REQUIRED ACTIONS »
a – In the dungeon story, what spell did the Bard cast on the staircase?
b – For each statement below, say whether it agrees with the dungeon story, and quote the words that decide it. (i) The party's characters were level 3 or 4. (ii) The Psion constricted the bear as it reached the bottom of the stairs. (iii) The room had two main staircases.

TEXT SECTION »
==========

I believe you mean 1 liter of oil? or possibly 10 square meters of surface.
I’ve got a bunch of fun stories, but I’ll limit myself to two from my 3.5 days for simplicity.
First story: We were a small team of lvl 3 or 4 characters. We had an interesting combat room in a dungeon where we entered the room from a higher space, and there was one main staircase in an open room. We’d created a bit of noise earlier so a bunch of enemies had congregated in the one space, including a bunch of troglodytes and a Brown Bear I think they had tamed to fight for them.
I can’t remember what the ability was, but our Psion fully constricted the bear with some kind of Ectoplasmic goop as it reached the top of the stairs, and then our Bard cast Grease on the staircase. Proceeded to go bowling with the bear as the ball, and the troglodytes as the pins.

==========

RECORDED INFORMATION »
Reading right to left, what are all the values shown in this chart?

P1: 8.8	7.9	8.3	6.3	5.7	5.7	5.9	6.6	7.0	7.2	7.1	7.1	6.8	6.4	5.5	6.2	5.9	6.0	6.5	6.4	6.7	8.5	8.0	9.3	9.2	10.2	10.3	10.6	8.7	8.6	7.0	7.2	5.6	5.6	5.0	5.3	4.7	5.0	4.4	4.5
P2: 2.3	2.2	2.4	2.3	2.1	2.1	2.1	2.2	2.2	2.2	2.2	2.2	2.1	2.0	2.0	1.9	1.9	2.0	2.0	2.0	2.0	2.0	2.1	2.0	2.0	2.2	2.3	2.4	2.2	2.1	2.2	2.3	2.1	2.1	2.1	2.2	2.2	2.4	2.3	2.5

==========

YOUR RESPONSES »
a – Grease

b –
(i) Yes: "We were a small team of lvl 3 or 4 characters."
(ii) No: "as it reached the top of the stairs"
(iii) No: "there was one main staircase in an open room"